Does it have a dashboard? Or colored graphs that tells us which manager sucks the most? No. But let’s face it; we already know which manager sucks the most, we don’t need a dashboard or colored graph to tell us it – we just need some “stones” to go tell that person they suck, and to stop sucking. By the way, not one vendor was selling any “stones” at the conference,  although some vendors were giving out alcohol — which tends to give you temporary “stones.”

The SHRM Expo is like the Ice Loves Coco reality TV show: you don’t want to watch, but it’s such a train wreck you can’t keep your eyes off it. I actually find myself giving myself an internal pep talk at SHRM  to get ready to walk into the Expo Hall, and I usually try to find someone to tag along with me.

It’s like going to buy a used car times a gillion! Everyone is trying to sell you something, whether you need it or not. To be more accurate, it is a cross between the day after Thanksgiving sales and buying a used car, because on top of all the sales people, you have the HR ladies fighting to get the trinkets from the vendors and register for iPads. A person not in the right frame of mind, could get seriously hurt.

I did bring one thing back from the SHRM Expo Hall this year – a clear sense that what we need more of in HR is common sense, and not one vendor at SHRM Las Vegas was selling that.

This was originally published on Tim Sackett’s blog, The Tim Sackett Project.

Tim Sackett, MS, SPHR is executive vice president of HRU Technical Resources, a contingent staffing firm in Lansing, MI. Tim has 20 years of HR and talent background split evenly between corporate HR gigs among the Fortune 500 and the HR vendor community ? so he gets it from both sides of the desk. A frequent contributor to the talent blog Fistful of Talent, Tim also speaks at many HR conferences and events. Contact him here.


4 Comments on “The Last Word on SHRM Las Vegas: Why It’s the Biggest Yard Sale in HR

  1. Great post Tim.  For years we have spent a king’s ransom, exhibiting at SHRM.  And every year, I question why we do it.  Two year’s ago, I decided to experiment and significantly scale back our presence at the conference.  What I found is that there was no difference.  We had the same number of visitors (quite a bit of booth traffic actually) and the same impact.  I did the same thing this year with the same result.  I continue to justify the expense as branding, but I imagine there will come a time when we consider using our marketing dollars elsewhere.

  2. Great post. I love all the “should we really be doing things this way” posts I’ve read after SHRM. Not just about the conference itself, but other HR topics as well.

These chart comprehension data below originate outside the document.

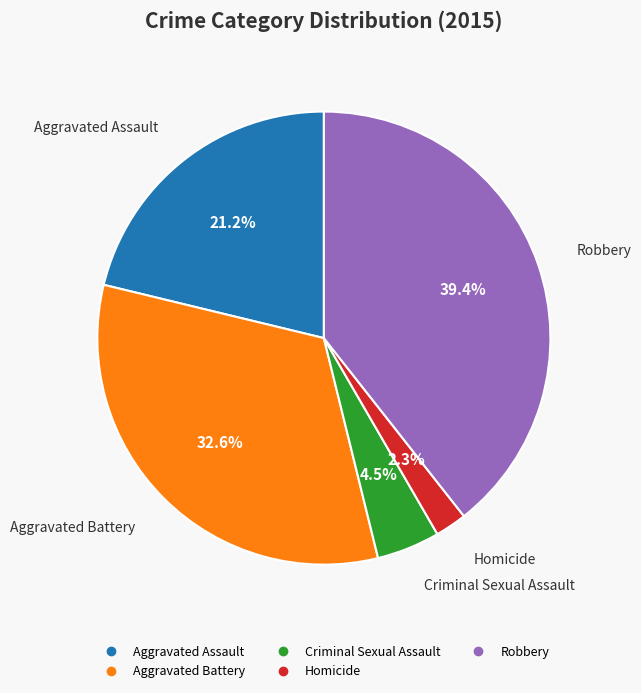

Which category has the biggest portion of the pie?

Robbery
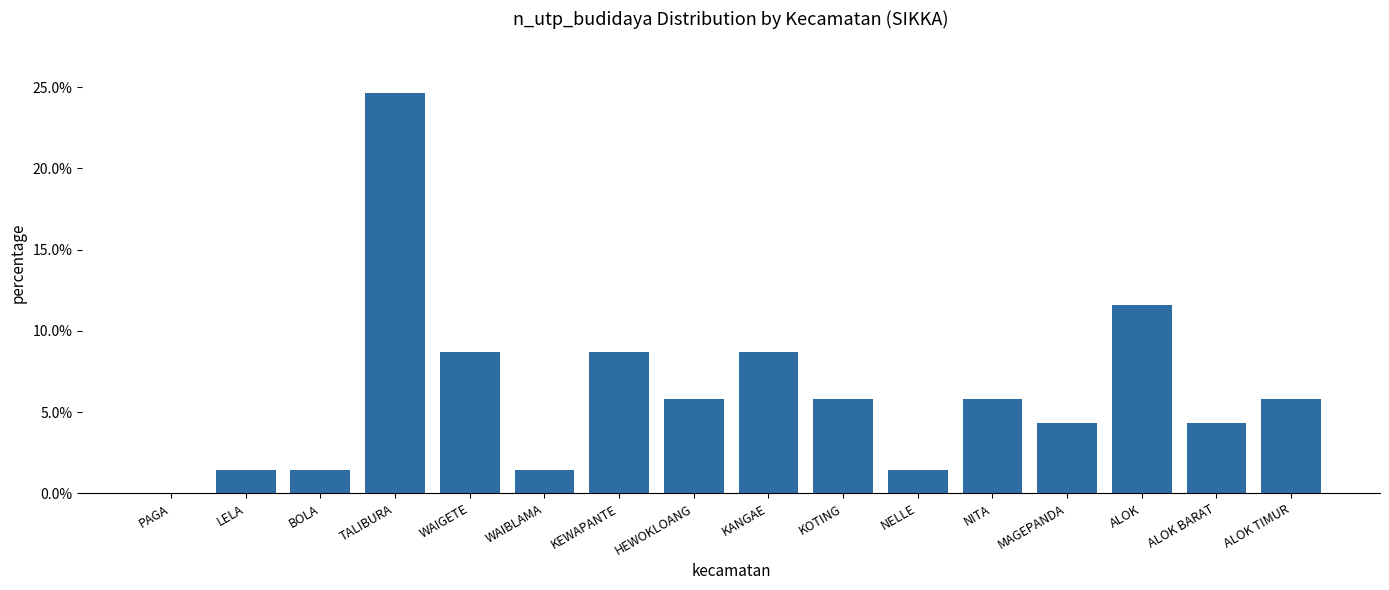

Does the chart contain stacked bars?

No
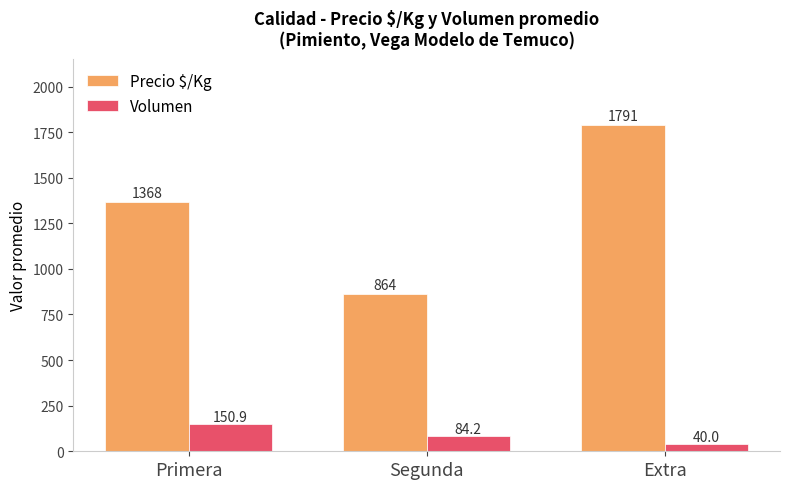

What is the minimum value for Volumen?

40.0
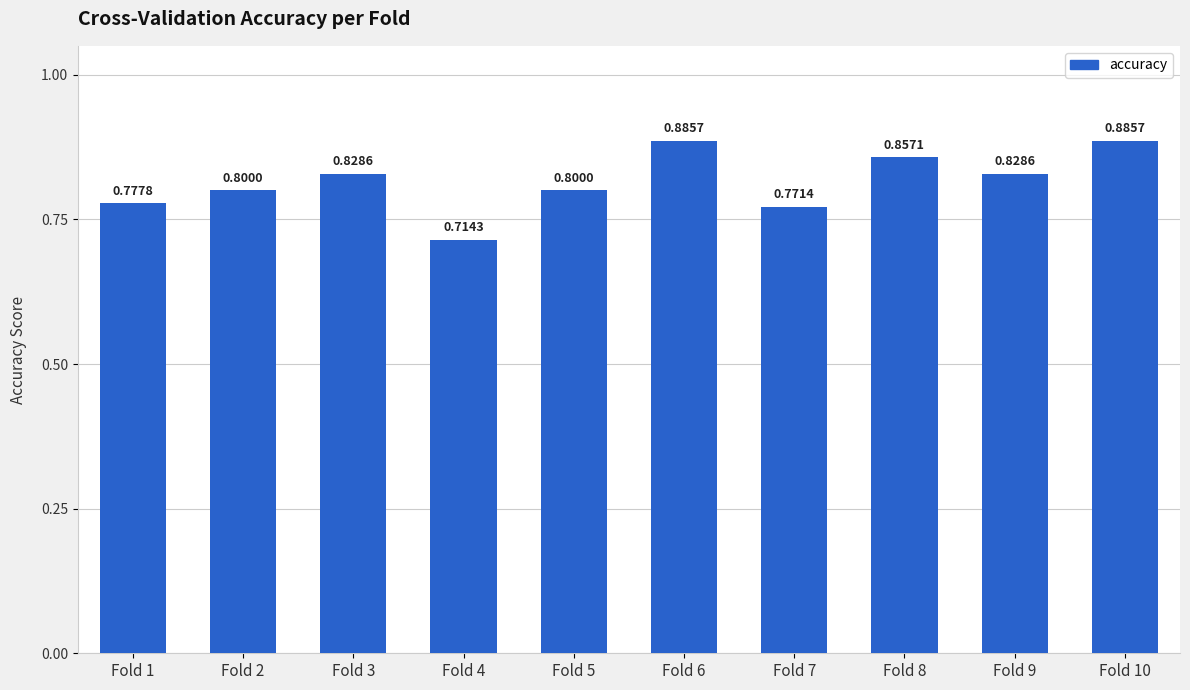

What is the sum of the values at Fold 9 and Fold 10?

1.7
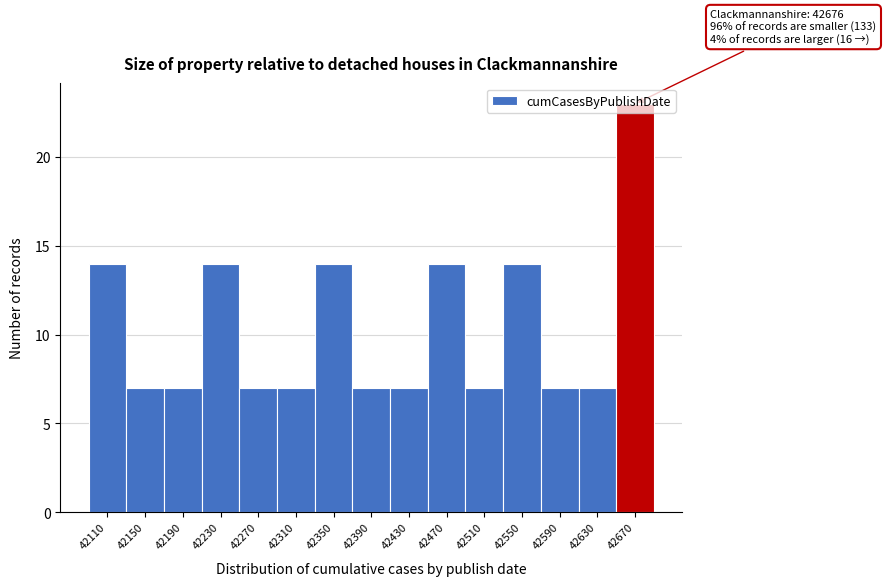

True or false: the data shows 14 at 42550.

True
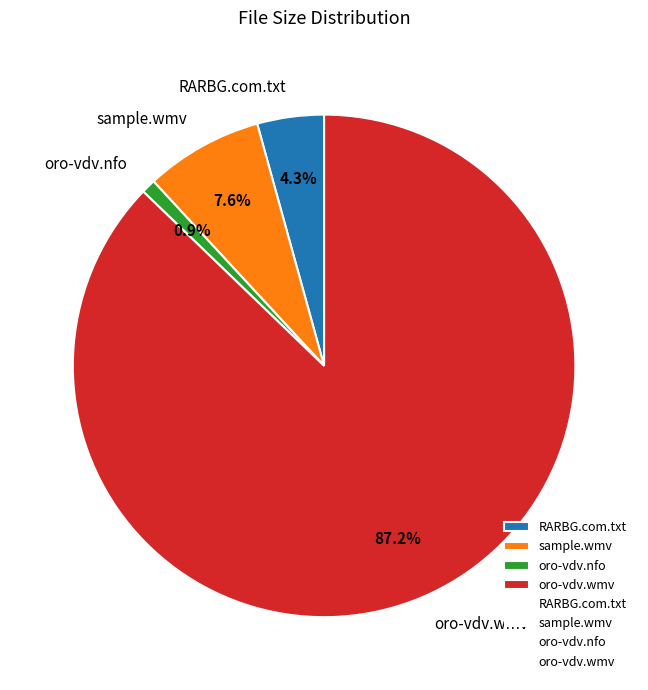

To the nearest percent, what portion does RARBG.com.txt represent?

4%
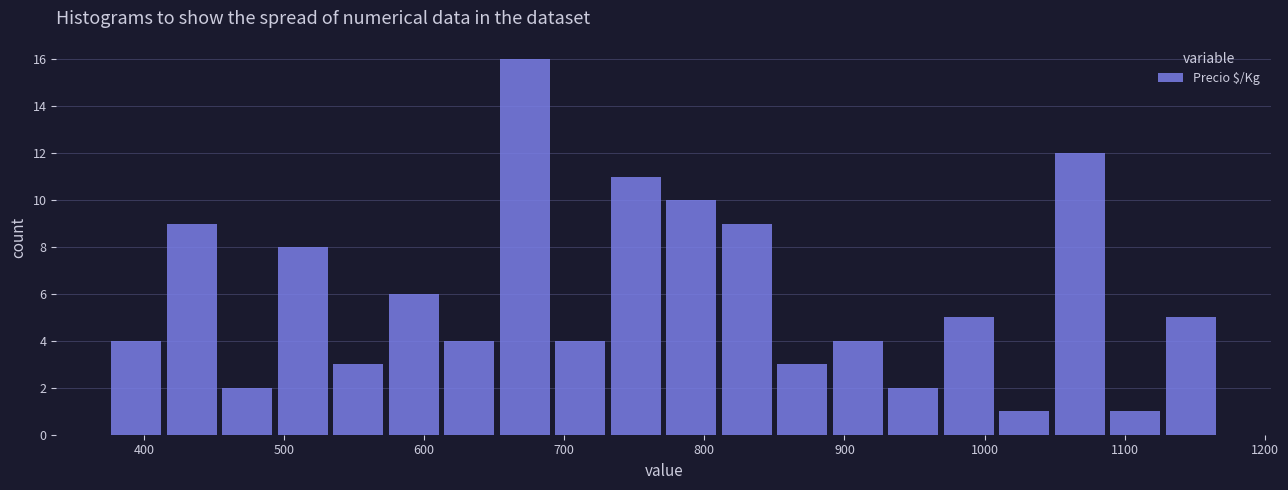

Read against the x-axis, roughly where is the centre of the tallest bar?

670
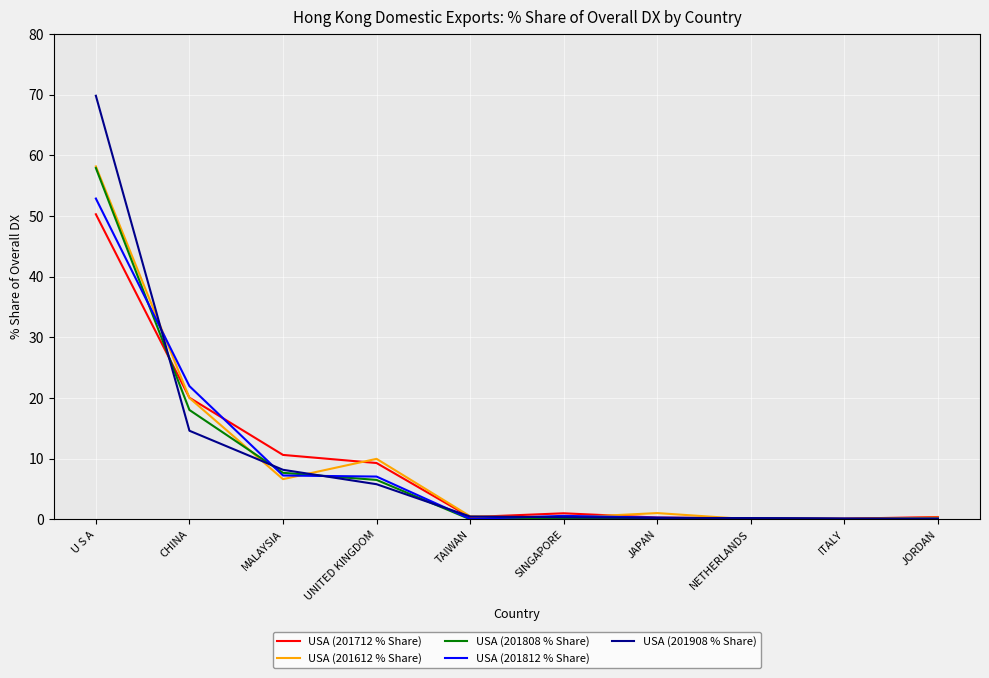

What position from the right is U S A?

10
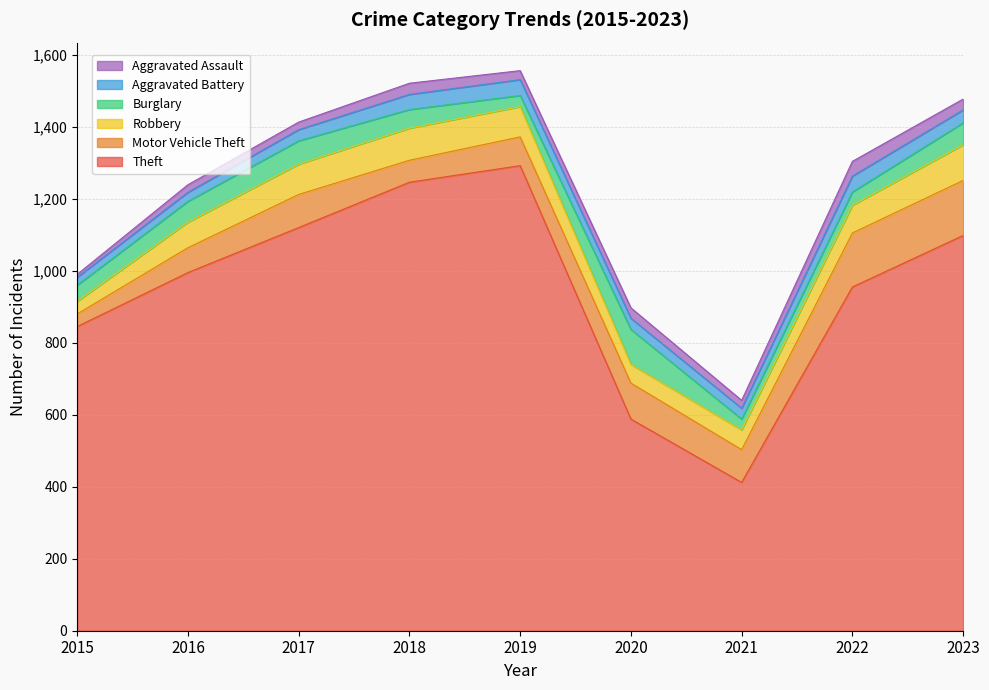

The value of Aggravated Assault at 2016 is 21. True or false?

True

    Whether exhibiting at a big conference like this is worth it depends on the economics of your business model. If you’re selling something that costs $100, probably not. You’re likely not going to garner enough traffic and conversions after-the-fact to make it worth it. However, if your average sale is $50,000, then landing 10 leads and making one or two sales will likely pay for the conference once or twice over.
    On the yard sale, “do we need all this” topic, I think this question can be asked for all big conferences – and I’d answer it in the same way for all of them. There are a lot of vendors hawking a lot of stuff, but there are are 15,000 (mostly) interested consumers walking the exhibit floor. Each runs a difference department at a different company in a different part of the country in a different way – etc. There’s lots of room for many different types of products to fit with individual needs. I laughed at how big the pet insurance booth at SHRM was this year, but I also know a ton of people who have recently bought this for their pets, so there you go…

  3. Common sense would say you found what you were looking for!  I spent every hour the expo was open talking to vendors.  Like a yard sale, one man’s junk another man’s treasure.  I connected no fewer than a dozen people to “vendor solutions,” taking them to the booth that could solve their problems.  If you don’t have problems or your head is buried in the sand ignoring new solutions the SHRM expo is not for you!